Reading Tarzan, part 3
The most instantly recognizable image of Edgar Rice Burroughs’ Tarzan, the spectacle of a man swinging on vines through the jungle canopy turns out to be mostly a function of the character’s translation onto film. In Burroughs’s first novel, 1914’s Tarzan of the Apes, for example, it is clear that Tarzan moves through the jungle canopy by leaping and climbing:
“He could spring twenty feet across space at the dizzy heights of the forest top, and grasp with unerring precision, and without apparent jar, a limb waving wildly in the path of an approaching tornado. He could drop twenty feet at a stretch from limb to limb in rapid descent to the ground, or he could gain the utmost pinnacle of the loftiest tropical giant with the ease and swiftness of a squirrel.

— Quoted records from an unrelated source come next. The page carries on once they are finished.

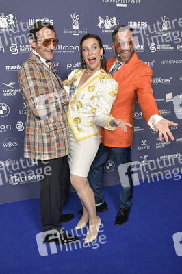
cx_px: 91
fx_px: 235
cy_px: 137
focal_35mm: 31
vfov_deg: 60.3
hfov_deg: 42.3
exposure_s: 1/250
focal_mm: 31
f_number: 6.3
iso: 2000
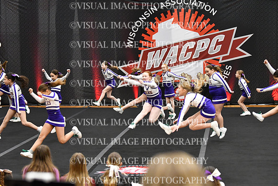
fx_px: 811
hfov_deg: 19.5
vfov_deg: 13.0
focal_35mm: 105
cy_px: 93
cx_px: 139
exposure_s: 1/800
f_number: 2.8
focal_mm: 70
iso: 5000
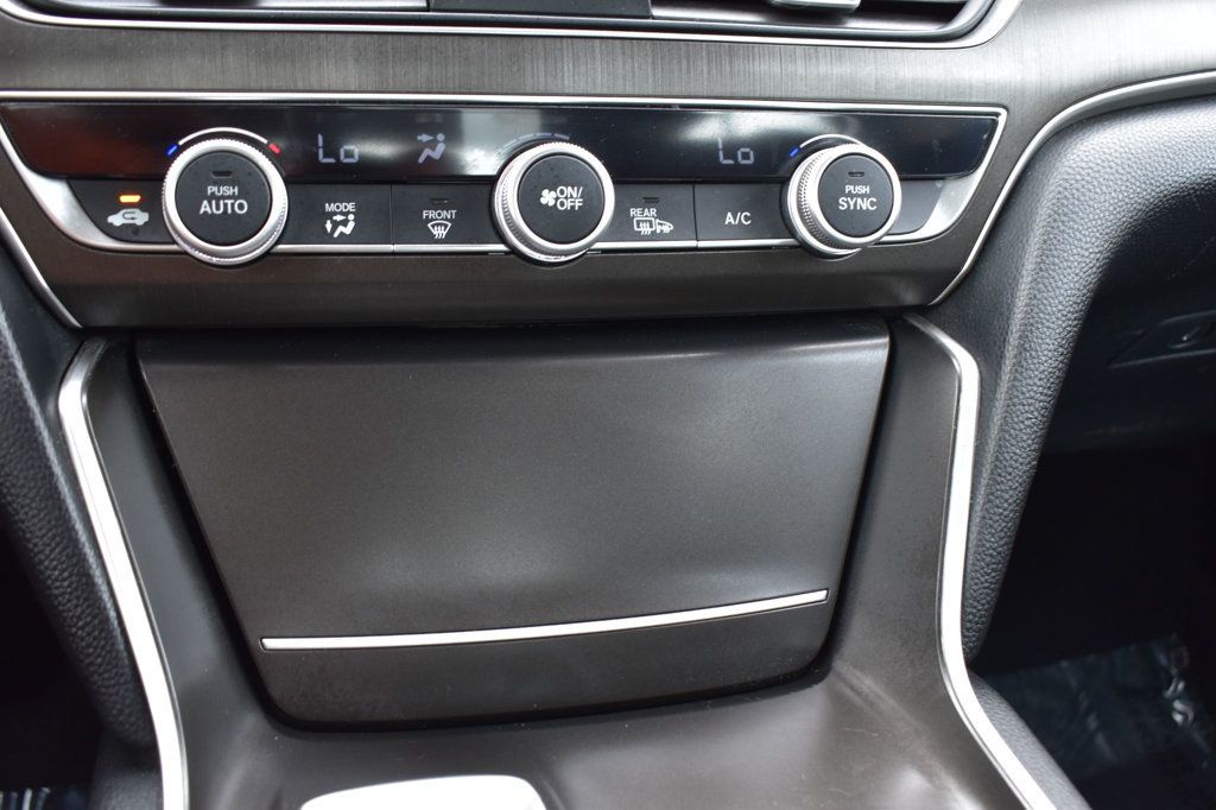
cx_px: 608
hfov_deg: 53.1
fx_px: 1216
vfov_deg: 36.8
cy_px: 405
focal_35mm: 36
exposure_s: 1/15
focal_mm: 24
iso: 400
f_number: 6.3
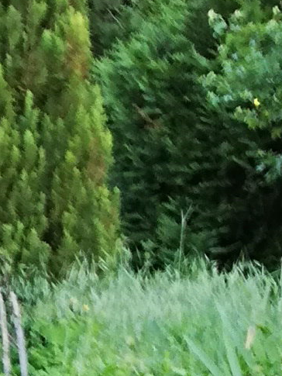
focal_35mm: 175
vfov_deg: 10.7
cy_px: 646
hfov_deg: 7.9
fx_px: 1900
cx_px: -370
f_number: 2.2
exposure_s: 1/50
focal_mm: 3.81
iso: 64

To depict this form of locomotion on the big screen, however, was impractical; a literary Tarzan could be “far more agile than the most practiced athlete ever becomes,” but the kind of arm strength and leaping ability that it would be required to actually emulate a chimp or orangutan would be beyond even Johnny Weissmuller (“America’s Adonis of Swimming Champions!”). So when W.S. Van Dyke brought Burroughs’ creation back to the big screen in 1932 (after a series of moderately successful silents in the teens), Tarzan flies through the air with the greatest of ease by means of a trapeze artist double (see 0:26-0:29 of this trailer below).

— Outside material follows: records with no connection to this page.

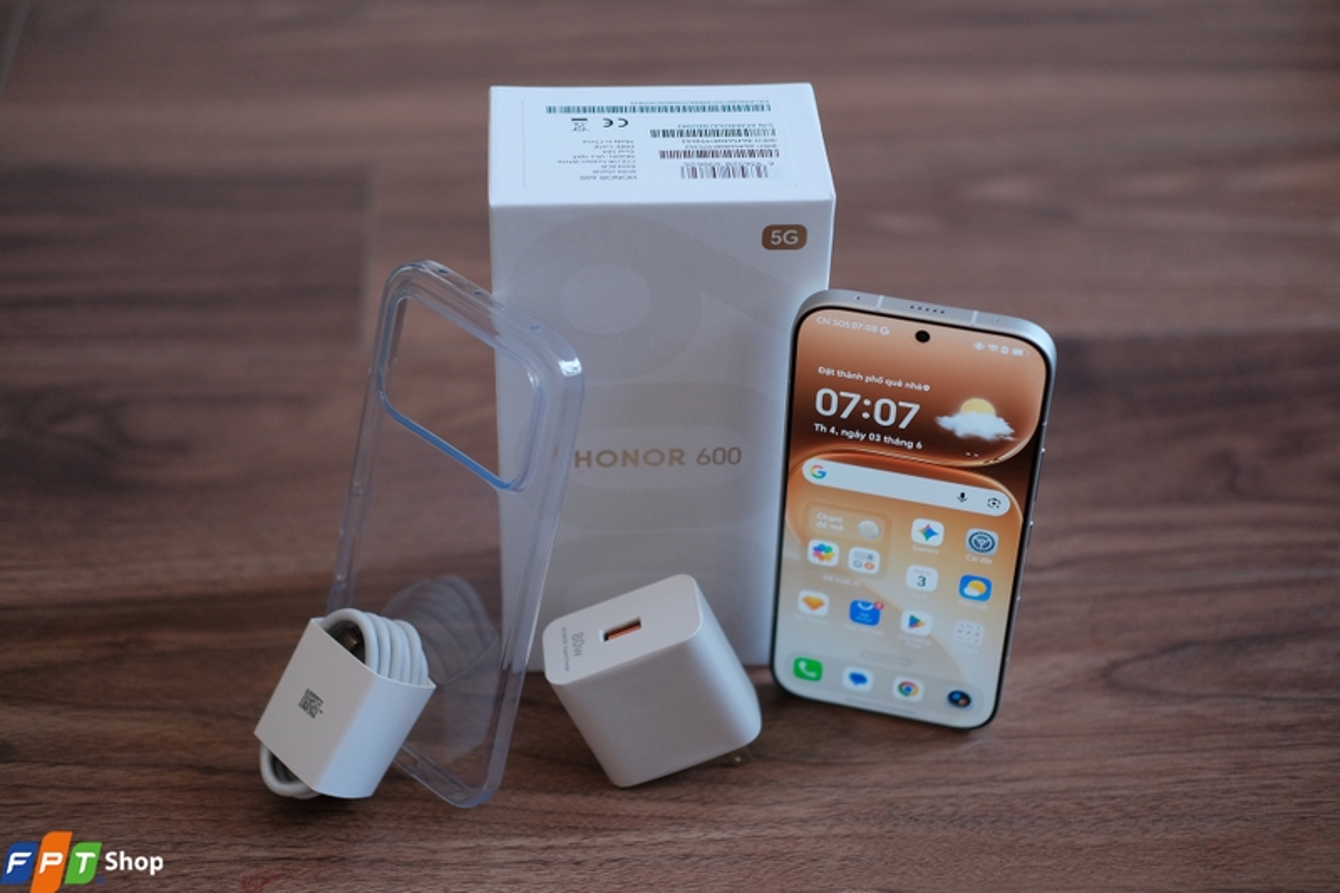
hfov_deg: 37.5
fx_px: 1972
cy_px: 446
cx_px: 670
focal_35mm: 53
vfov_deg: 25.5
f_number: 2
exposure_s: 1/180
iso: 1000
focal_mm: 35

This is not to say that Tarzan of the Apes is more realistic, of course. One of the most patently ridiculous scenes in the novel is near the climax, when Tarzan rescues Jane from a forest fire by singing through the branches, scooping her up, and carrying her to safety. She has to be rescued because there is no escape by ground
“Jane knew that it was useless again to attempt to force her way through the undergrowth. She had tried it once, and failed. Now she realized that it would be but a matter of minutes ere the whole space between the north and the south would be a seething mass of billowing flames.”

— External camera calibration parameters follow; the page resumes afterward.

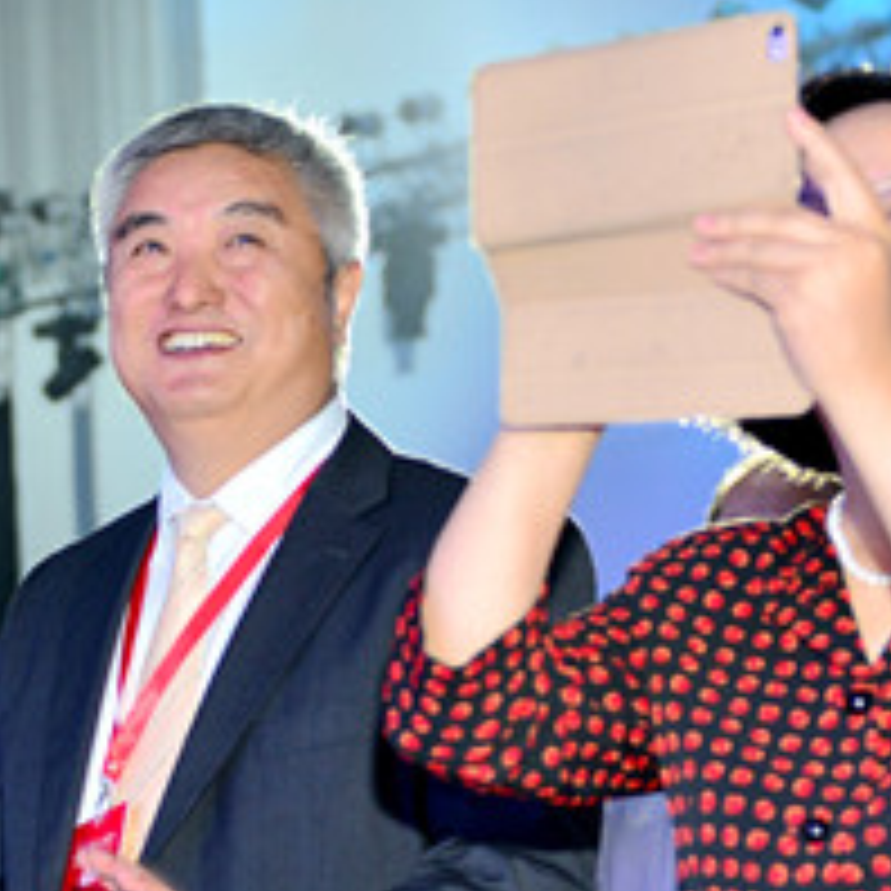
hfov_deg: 11.9
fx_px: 4193
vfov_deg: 12.1
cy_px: 722
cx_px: -148
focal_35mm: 144
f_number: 2.8
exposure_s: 1/60
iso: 200
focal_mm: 42
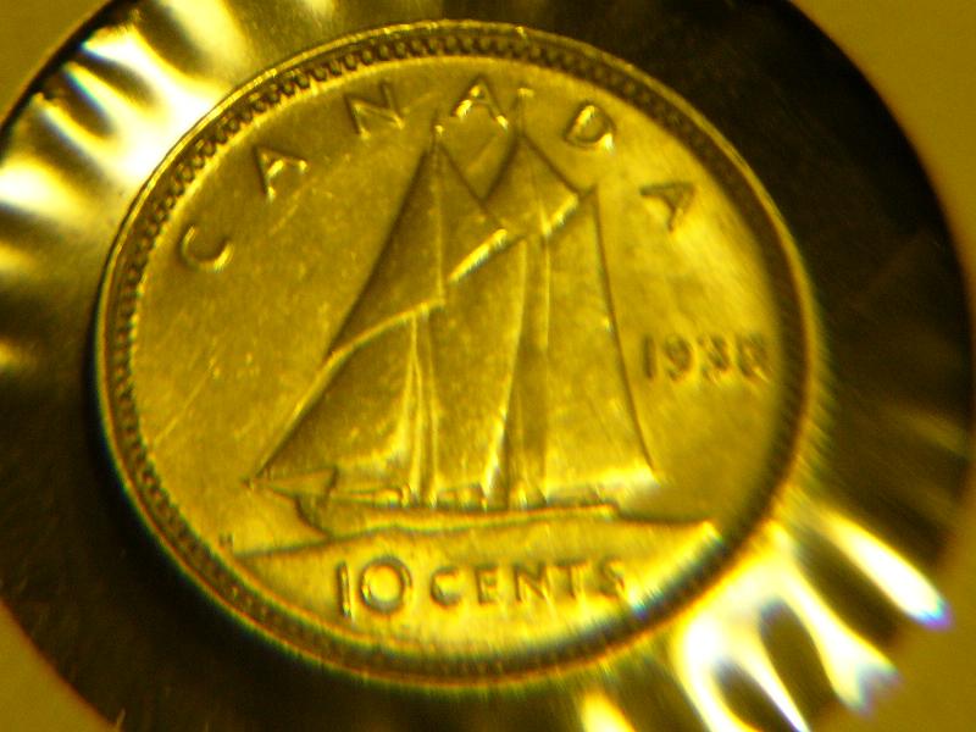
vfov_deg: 7.5
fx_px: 5554
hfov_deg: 10.0
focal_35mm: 197
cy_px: 366
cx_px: 488
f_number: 4.4
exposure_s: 1/13
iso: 200
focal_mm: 32.5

And then, we get this scene:
“…through the branches of the trees she saw a figure swinging with the speed of a squirrel. A veering of the wind blew a cloud of smoke about them and she could no longer see the man who was speeding toward her, but suddenly she felt a great arm about her. Then she was lifted up, and she felt the rushing of the wind and the occasional brush of a branch as she was borne along.
“She opened her eyes. Far below her lay the undergrowth and the hard earth. About her was the waving foliage of the forest. From tree to tree swung the giant figure which bore her, and it seemed to Jane that she was living over in a dream the experience that had been hers in that far African jungle.”
Now, here’s the thing. This scene only “seemed to” happen in the tropical jungle of equatorial West Africa because it actually occurs in the “farm in northern Wisconsin which her mother left her” where Jane has gone as part of the novel’s preposterous fifth act marriage plot. Burroughs wants to road-test the jungle romance he’s built in Africa in the upper Midwest, so he shifts the narrative there, making possible passages like this one:
“[Jane] realized the spell that had been upon her in the depths of that far-off jungle, but there was no spell of enchantment now in prosaic Wisconsin.”
“That she had been carried off her feet by the strength of the young giant when his great arms were about her in the distant African forest, and again today, in the Wisconsin woods, seemed to her only attributable to a temporary mental reversion to type on her part–to the psychological appeal of the primeval man to the primeval woman in her nature.”
Wisconsin and Africa are being contrasted, or, rather, the contrast is being tested. For the argument is actually that the romance is the same, that Tarzan’s heroism and attraction are as real in Wisconsin as in Africa. And this means it should be as easy to swing through the canopy of the Wisconsin prairie as the treetops of the rainforest jungle. And so it is! But you will not be surprised to learn that this scene makes it into zero of the Tarzan film adaptations, at least that I’m aware of.